| Exercise brief |
Every word of the data must be reproduced in your reply exactly.

Top of Records for the task

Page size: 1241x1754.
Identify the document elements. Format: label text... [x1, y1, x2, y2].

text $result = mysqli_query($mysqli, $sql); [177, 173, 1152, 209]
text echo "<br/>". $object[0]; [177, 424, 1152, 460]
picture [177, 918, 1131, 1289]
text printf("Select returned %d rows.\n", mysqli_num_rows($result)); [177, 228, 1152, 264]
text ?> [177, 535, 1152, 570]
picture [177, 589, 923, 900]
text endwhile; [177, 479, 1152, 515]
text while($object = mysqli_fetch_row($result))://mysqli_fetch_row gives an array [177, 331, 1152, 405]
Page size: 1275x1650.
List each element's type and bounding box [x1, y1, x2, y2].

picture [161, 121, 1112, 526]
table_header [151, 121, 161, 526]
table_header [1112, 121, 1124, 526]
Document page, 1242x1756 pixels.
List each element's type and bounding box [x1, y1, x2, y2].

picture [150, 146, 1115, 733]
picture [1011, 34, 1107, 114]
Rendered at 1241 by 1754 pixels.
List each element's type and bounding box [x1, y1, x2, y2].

Bottom of Records for the task

| Final answer |
Page size: 1241x1754.
Identify the document elements. Format: label text... [x1, y1, x2, y2].

text $result = mysqli_query($mysqli, $sql); [177, 173, 1152, 209]
text echo "<br/>". $object[0]; [177, 424, 1152, 460]
picture [177, 918, 1131, 1289]
text printf("Select returned %d rows.\n", mysqli_num_rows($result)); [177, 228, 1152, 264]
text ?> [177, 535, 1152, 570]
picture [177, 589, 923, 900]
text endwhile; [177, 479, 1152, 515]
text while($object = mysqli_fetch_row($result))://mysqli_fetch_row gives an array [177, 331, 1152, 405]
Page size: 1275x1650.
List each element's type and bounding box [x1, y1, x2, y2].

picture [161, 121, 1112, 526]
table_header [151, 121, 161, 526]
table_header [1112, 121, 1124, 526]
Document page, 1242x1756 pixels.
List each element's type and bounding box [x1, y1, x2, y2].

picture [150, 146, 1115, 733]
picture [1011, 34, 1107, 114]
Rendered at 1241 by 1754 pixels.
List each element's type and bounding box [x1, y1, x2, y2].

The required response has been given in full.